Sunday, December 19, 2010

Things They Should Study: kindness patterns

I blogged before about how I find that smaller kindnesses are bigger than bigger kindnesses. In my own life and experience, in the way my own mind and emotions work, the bigger kindnesses come more readily and with less effort, and feel like less of an imposition, whereas for the smaller kindnesses don't come readily and require more conscious effort (and, actually, use up more spoons for my introvert brain).

I'm thinking of all this because of a couple of people who have been in the news here in Toronto lately. (I know it's obvious who I'm talking about, but I'm not naming names in this post because I'm repeating hearsay and speculating on other people's thought processes. I don't want to slander people or propagate rumours or presume to know what's in their brains, but it happens that the inspiration for this idea and the best example of what I'm trying to explain is these specific individuals, so I'm compromising by making sure that this post isn't in their google results.)

The individuals in question have, with some frequency, very loudly and publicly made statements that I think we can all agree are ungenerous (in the sense of anti-generous rather than non-generous) about other people or groups of people. They are on public, often televised record calling names and yelling.

There are also many anecdotes of individual kindnesses and generosity perpetrated by these individuals. There are stories of them going far more out of their way than necessary to help someone who's having a problem. I know someone personally who has witnessed the more famous of these individuals making a specific effort to do something for a young fan despite the fact that he was going through a difficult time in his own life.

This juxtaposition is interesting. The fact that these people make ungenerous statements, yell, and call names often enough that they're known for it means that these ungenerous and rather angry thoughts are in their heads. After all, you don't utter something if the thought has never entered your head. But, at the same time, despite the ubiquity of the ungenerous thoughts in their heads, they're able to do the small kindnesses frequently enough to develop a reputation for it.
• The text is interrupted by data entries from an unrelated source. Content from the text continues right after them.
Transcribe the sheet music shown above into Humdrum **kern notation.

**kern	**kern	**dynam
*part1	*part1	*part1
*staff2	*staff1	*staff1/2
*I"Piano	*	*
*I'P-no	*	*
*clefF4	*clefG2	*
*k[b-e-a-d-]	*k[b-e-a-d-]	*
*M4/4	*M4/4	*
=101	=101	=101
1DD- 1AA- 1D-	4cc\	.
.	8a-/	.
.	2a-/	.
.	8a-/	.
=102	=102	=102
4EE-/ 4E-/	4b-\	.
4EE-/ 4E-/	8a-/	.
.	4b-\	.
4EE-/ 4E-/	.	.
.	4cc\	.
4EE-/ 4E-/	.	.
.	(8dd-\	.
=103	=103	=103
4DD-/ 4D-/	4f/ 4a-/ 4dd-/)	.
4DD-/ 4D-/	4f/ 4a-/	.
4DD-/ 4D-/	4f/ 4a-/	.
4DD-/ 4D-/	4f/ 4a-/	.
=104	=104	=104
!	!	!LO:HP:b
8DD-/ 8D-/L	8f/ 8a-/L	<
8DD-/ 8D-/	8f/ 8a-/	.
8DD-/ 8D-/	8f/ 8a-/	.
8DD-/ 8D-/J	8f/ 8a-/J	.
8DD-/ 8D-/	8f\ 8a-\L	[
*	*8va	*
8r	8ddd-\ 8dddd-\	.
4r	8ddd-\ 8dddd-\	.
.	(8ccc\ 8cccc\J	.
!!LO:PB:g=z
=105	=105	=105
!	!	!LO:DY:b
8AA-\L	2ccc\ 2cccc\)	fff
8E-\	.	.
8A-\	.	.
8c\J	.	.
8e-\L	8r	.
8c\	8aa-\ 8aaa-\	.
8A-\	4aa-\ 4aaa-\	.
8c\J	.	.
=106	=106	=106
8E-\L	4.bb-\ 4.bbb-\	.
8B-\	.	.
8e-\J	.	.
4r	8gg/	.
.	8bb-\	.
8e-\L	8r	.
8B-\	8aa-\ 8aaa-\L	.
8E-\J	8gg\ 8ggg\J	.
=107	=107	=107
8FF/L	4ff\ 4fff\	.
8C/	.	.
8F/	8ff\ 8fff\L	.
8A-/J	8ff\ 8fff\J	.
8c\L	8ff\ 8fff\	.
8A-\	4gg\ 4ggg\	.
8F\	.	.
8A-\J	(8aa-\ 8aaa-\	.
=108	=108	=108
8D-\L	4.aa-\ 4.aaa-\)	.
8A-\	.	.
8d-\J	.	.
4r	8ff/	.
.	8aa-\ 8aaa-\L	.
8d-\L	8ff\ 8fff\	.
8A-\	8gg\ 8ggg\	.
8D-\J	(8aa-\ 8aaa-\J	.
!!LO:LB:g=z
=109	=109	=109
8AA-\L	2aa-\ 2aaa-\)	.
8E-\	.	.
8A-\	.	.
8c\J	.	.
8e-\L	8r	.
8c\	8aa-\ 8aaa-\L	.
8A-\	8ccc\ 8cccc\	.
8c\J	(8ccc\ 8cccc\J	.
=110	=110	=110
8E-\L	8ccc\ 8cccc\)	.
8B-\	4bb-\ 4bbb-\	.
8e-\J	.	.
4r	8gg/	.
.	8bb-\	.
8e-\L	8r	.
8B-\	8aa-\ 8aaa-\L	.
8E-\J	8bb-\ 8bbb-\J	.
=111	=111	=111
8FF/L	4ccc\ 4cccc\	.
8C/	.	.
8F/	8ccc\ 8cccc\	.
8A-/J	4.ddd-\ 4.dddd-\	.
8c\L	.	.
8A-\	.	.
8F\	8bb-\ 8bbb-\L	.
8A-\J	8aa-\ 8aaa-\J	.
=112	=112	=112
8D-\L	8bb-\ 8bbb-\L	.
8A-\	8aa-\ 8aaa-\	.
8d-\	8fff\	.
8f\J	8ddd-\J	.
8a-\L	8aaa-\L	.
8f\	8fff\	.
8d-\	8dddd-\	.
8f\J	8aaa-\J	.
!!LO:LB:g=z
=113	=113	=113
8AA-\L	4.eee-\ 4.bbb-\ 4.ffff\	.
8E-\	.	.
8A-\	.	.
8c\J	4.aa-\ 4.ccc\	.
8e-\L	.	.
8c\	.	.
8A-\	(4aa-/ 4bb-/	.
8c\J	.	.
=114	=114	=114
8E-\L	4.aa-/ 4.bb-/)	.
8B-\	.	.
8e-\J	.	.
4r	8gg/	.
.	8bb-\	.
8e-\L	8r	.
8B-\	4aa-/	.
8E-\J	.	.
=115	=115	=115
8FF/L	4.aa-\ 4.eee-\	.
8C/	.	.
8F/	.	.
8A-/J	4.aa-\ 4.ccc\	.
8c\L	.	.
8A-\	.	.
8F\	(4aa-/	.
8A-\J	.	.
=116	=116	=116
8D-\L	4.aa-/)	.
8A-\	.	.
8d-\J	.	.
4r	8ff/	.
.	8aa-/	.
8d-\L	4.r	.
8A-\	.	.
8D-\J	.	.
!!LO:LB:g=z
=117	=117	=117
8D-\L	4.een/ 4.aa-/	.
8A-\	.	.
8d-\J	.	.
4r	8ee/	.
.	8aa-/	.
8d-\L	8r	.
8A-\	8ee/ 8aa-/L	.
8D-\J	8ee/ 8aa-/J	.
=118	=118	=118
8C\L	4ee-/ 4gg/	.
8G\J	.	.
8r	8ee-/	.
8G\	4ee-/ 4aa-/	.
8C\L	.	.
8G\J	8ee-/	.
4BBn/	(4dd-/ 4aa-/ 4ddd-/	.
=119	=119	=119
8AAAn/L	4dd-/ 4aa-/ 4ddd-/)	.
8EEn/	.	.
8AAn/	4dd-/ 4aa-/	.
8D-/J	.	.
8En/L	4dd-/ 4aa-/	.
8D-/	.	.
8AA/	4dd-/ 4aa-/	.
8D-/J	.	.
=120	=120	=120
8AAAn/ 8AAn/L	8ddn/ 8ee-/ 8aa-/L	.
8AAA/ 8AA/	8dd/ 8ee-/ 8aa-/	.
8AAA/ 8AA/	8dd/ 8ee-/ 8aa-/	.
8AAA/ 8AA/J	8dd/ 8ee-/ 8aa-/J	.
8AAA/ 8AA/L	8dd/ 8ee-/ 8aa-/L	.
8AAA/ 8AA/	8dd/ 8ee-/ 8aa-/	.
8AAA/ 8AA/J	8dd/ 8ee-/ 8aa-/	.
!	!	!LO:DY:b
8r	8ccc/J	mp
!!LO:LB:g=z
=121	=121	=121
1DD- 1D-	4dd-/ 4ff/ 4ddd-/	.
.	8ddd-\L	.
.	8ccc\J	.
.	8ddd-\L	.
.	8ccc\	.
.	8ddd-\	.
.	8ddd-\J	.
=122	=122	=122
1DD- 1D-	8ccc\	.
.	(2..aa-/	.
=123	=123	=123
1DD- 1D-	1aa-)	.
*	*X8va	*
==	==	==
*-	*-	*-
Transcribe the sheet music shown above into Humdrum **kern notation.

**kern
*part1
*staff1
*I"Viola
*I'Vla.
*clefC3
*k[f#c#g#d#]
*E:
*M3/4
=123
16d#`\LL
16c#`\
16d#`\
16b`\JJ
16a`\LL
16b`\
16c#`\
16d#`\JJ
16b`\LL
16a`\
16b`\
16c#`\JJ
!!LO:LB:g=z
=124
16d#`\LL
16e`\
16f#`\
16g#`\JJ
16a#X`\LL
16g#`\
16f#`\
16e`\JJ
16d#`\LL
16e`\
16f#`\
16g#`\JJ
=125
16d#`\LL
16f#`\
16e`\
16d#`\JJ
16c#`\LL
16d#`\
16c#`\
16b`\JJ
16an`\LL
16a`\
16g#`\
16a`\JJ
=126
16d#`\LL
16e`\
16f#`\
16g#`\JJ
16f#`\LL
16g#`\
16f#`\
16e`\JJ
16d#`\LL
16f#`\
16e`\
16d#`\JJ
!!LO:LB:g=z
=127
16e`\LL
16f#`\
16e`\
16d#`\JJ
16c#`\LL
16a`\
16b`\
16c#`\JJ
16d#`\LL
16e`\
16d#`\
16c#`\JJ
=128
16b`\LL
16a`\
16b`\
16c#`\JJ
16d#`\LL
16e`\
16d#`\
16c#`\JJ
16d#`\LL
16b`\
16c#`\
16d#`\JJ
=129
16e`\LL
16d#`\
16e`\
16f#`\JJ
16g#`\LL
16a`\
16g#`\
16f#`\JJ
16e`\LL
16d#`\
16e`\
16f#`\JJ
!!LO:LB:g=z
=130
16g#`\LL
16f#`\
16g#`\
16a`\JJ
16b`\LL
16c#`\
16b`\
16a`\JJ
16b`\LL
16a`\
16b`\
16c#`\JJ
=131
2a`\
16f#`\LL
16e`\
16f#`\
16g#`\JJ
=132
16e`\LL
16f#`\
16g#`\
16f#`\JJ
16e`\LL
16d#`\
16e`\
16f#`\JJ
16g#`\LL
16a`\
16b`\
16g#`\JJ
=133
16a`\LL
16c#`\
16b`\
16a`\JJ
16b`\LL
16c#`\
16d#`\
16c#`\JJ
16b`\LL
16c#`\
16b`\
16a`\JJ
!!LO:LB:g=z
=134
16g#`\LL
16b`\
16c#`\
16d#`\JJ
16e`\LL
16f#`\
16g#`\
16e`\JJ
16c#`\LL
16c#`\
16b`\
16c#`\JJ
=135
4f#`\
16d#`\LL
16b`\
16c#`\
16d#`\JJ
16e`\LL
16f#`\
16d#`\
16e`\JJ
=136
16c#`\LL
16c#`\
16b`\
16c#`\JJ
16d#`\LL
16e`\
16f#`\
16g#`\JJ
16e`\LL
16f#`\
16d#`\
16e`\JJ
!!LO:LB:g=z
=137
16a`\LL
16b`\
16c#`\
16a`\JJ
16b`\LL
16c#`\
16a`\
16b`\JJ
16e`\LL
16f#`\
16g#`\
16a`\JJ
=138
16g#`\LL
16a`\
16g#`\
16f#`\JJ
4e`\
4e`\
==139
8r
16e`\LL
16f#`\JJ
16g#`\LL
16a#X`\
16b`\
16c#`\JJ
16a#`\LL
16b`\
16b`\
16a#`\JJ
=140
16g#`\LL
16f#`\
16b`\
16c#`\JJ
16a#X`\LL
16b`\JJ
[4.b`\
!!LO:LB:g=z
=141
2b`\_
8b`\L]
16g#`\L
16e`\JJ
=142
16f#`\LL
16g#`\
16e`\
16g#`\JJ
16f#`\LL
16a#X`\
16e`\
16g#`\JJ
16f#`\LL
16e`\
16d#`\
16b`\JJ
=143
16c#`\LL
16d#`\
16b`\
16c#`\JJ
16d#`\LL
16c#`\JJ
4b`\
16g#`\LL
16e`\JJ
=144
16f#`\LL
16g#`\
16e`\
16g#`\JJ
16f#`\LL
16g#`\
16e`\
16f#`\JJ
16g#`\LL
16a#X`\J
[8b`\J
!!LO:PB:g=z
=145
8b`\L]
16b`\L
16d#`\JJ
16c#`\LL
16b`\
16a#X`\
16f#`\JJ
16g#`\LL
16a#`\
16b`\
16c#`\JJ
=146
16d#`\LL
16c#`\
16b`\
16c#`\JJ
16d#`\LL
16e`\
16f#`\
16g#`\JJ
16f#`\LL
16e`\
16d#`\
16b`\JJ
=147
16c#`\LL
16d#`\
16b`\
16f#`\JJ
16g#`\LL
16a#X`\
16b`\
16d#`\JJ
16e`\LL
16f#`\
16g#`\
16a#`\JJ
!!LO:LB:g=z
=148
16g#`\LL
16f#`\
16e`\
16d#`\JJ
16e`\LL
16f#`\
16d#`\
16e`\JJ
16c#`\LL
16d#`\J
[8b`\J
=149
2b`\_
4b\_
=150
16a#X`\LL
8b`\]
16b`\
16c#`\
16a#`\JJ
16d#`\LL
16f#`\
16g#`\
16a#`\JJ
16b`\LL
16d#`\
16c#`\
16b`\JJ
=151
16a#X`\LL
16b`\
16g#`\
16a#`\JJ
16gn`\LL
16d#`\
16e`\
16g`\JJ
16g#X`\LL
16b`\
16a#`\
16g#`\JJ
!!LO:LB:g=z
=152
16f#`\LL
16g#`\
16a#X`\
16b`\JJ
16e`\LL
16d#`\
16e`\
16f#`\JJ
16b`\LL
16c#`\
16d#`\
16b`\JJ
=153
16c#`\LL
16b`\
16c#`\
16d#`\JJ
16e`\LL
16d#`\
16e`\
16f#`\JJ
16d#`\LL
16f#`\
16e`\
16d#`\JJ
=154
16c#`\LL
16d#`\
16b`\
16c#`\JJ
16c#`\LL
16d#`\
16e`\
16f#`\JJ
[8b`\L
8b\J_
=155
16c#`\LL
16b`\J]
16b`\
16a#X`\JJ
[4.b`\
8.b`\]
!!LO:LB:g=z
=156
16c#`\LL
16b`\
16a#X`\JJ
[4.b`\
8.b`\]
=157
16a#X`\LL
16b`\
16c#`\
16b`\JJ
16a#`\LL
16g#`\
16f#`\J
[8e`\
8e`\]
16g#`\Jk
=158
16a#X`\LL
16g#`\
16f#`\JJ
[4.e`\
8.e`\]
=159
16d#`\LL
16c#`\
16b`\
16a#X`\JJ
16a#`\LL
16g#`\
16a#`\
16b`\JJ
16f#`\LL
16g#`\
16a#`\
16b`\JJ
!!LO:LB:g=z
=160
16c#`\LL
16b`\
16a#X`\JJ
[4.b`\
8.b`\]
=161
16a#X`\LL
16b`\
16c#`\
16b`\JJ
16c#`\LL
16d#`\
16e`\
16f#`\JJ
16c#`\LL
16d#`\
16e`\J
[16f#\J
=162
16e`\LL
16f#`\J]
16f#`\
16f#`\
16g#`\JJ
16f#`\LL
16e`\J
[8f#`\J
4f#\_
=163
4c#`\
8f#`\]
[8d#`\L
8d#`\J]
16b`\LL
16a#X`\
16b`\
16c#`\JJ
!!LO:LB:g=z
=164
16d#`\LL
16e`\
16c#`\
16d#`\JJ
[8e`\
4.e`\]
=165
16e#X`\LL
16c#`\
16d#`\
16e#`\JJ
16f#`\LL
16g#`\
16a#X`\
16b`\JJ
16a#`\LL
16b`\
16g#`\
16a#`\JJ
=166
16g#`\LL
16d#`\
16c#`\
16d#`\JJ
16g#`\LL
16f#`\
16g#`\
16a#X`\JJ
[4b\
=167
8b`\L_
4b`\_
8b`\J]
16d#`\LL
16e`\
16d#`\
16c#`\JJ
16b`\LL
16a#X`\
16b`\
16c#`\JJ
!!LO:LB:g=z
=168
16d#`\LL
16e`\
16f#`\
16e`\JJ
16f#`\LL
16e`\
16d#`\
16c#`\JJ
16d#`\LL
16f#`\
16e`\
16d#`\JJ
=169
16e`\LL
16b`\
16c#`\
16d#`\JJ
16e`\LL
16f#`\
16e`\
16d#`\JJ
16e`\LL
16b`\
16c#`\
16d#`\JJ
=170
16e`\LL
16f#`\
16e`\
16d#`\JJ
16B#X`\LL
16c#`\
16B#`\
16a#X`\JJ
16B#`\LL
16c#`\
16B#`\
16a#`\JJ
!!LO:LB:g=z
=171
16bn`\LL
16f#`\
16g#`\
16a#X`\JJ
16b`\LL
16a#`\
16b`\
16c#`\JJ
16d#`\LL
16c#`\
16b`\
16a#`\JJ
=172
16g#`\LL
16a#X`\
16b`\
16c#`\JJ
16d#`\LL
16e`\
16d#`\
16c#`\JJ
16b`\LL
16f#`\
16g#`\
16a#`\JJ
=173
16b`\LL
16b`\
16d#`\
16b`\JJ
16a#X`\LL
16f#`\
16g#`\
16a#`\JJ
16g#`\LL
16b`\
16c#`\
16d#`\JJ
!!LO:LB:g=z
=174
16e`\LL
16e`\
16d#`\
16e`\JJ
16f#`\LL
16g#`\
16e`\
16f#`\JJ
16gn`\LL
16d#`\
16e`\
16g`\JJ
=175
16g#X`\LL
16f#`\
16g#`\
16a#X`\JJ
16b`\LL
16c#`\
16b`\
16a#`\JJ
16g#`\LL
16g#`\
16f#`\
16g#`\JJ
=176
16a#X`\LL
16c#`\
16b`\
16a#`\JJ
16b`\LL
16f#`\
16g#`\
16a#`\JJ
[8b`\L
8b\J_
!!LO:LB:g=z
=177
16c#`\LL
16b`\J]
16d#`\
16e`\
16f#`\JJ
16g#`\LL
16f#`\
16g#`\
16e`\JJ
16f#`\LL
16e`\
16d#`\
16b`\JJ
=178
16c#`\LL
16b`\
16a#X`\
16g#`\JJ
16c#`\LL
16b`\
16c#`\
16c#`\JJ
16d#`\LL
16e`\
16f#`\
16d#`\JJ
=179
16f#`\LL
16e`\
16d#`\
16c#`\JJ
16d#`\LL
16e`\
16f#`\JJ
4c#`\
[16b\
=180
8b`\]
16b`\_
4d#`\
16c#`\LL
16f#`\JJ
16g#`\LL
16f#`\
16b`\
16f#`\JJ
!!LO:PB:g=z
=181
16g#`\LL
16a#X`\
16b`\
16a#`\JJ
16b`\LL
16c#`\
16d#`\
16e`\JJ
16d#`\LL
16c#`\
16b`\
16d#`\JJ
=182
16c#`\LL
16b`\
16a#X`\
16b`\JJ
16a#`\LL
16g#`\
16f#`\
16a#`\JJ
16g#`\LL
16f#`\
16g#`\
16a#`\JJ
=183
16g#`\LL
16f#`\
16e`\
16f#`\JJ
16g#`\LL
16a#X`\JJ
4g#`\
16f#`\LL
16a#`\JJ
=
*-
I literally cannot fathom how a person's mind could possibly work that way, how both ungenerous thoughts and ease of inclination towards small kindnesses can coexist in the same brain, but it looks like it exists.

I certainly can't claim to be an objectively generous person, but I've never had thoughts as ungenerous as these individuals' public statements. I'm not saying this like it's virtuous or anything, it just doesn't occur to me. But despite the fact that my thoughts are less ungenerous, the smaller kindnesses for which these individuals are known don't come as easily to me. But, at the same time, bigger kindnesses and more macro-generous baseline behaviour (voting for the greater good, not speaking ungenerously about people in public) are default, practically second nature. I'd have to put thought and effort into not doing them. I can't say I never yell, but when I do it's more defensive. It's something like "Shut up and go away and leave me alone!" or "Why can't you just not hurt me?" rather than outright attacking someone. Again, I'm not claiming any of this as virtue, it's just how my brain works. And other people whom I like and with whom I identify seem to have brains that work this way too.

So this has me wondering: do different people have different patterns of generosity of thought vs. ease of small kindnesses vs. ease of big kindnesses? If so, does it correlate with some other factor? (Age? Gender? Wealth? Politics?)

This also has me thinking of something else I've noticed. There are some adults who consider a child polite based on the social formulas the child has been trained to use. If the kid says "Please" and "Thank you" and "Sir" and "Ma'am", they are deemed polite, without even thinking about looking at their actual behaviour. I find this odd because I, personally, don't care about the formulas at all. If a kid calls me by my first name and says "Can I have a cookie?", but they aren't a bully and don't wreck stuff or bring home a cockroach to keep as a pet, I consider them good and polite. I wonder if this correlates in any way? My gut instinct tells me that preferring children to use the correct social formulas regardless of actual behaviour would correlate with favouring small kindnesses over big kindnesses, but I have no evidence or anything.

5 comments:

laura k said...

I read a post like this and spend the entire time wondering who you are writing about. I honestly don't know - the people in question must be outside my news sphere. The whole post becomes a mystery, I have to struggle to get past the code.

impudent strumpet said...

That's funny, because you've blogged about it yourself.

laura k said...

Thanks! I didn't recognize it at all.

laura k said...

...possibly because I'm unaware of the positive anecdotes about that person.

impudent strumpet said...

For the politician, there are stories like this.

For the celebrity, we even have stories within my own family of small kindnesses done for young fans. These are often pointed out to me by people who see it as a reason why I should blindly accept and support everything they say. To which I point out that Eddie Izzard does bigger kindnesses for fans without any public anger/yelling, but somehow that doesn't get through.